_PROBLEM DESCRIPTION_: Reproduce exactly the lines below from the one containing "right shoulder: (592, 92)" through the one containing "left back paw: (519, 155)", including both, and nothing else.
** Opening RECORDS SHOWN block **
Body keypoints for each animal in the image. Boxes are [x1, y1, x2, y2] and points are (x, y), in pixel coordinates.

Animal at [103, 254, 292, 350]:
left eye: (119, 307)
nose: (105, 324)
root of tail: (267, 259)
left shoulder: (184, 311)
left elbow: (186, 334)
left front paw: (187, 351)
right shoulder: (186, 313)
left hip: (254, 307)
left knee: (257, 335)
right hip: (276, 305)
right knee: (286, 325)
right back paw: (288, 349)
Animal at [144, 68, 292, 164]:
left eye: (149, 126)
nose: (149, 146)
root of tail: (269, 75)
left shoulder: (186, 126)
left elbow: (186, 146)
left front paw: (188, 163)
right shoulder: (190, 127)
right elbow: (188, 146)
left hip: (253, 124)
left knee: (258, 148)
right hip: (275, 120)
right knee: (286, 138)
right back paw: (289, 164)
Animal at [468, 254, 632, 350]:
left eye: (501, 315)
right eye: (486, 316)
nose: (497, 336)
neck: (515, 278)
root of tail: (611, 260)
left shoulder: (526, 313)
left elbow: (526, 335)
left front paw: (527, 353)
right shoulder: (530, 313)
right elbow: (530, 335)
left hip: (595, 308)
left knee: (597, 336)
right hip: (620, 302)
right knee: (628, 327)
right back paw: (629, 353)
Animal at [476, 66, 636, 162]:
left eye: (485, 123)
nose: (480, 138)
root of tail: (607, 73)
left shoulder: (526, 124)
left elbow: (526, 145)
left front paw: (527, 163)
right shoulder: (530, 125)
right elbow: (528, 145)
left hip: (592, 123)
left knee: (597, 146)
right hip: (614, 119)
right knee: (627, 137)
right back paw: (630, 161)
** Closing RECORDS SHOWN block **
** Opening RECORDS SHOWN block **
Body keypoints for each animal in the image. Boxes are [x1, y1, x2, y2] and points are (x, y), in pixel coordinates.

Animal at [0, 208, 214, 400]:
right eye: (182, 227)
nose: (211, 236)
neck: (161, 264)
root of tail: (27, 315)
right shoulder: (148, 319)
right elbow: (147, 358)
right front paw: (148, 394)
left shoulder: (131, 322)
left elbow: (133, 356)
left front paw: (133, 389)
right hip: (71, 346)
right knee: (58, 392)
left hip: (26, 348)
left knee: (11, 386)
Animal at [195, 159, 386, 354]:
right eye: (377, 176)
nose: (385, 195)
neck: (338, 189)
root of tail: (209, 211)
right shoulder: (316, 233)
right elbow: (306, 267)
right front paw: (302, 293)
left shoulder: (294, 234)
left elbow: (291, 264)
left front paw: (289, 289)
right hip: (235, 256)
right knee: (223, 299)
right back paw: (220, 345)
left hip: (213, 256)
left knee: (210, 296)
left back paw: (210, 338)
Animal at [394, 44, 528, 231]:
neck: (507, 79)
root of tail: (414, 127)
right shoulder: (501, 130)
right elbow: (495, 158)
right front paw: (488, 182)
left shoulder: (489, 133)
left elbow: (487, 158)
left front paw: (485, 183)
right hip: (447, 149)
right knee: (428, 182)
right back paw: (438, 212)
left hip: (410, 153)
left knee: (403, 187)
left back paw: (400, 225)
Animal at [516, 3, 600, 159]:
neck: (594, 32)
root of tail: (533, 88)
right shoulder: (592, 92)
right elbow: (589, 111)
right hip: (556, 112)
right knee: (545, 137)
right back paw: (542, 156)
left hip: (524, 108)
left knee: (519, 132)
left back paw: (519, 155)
** Closing RECORDS SHOWN block **
** Opening RECORDS SHOWN block **
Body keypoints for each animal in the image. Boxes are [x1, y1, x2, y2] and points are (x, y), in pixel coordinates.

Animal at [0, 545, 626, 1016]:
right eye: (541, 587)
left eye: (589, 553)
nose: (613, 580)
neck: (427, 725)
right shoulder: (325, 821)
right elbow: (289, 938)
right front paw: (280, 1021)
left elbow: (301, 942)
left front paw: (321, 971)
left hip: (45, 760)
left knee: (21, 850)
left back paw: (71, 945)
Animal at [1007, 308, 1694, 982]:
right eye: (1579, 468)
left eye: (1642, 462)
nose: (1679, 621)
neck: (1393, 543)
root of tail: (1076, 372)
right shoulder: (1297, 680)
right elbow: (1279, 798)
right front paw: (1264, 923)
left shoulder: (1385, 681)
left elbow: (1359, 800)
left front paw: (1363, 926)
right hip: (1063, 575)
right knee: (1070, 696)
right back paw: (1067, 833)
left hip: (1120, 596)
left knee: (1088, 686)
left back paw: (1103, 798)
** Closing RECORDS SHOWN block **
_TASK ANSWER_:
right shoulder: (592, 92)
right elbow: (589, 111)
right hip: (556, 112)
right knee: (545, 137)
right back paw: (542, 156)
left hip: (524, 108)
left knee: (519, 132)
left back paw: (519, 155)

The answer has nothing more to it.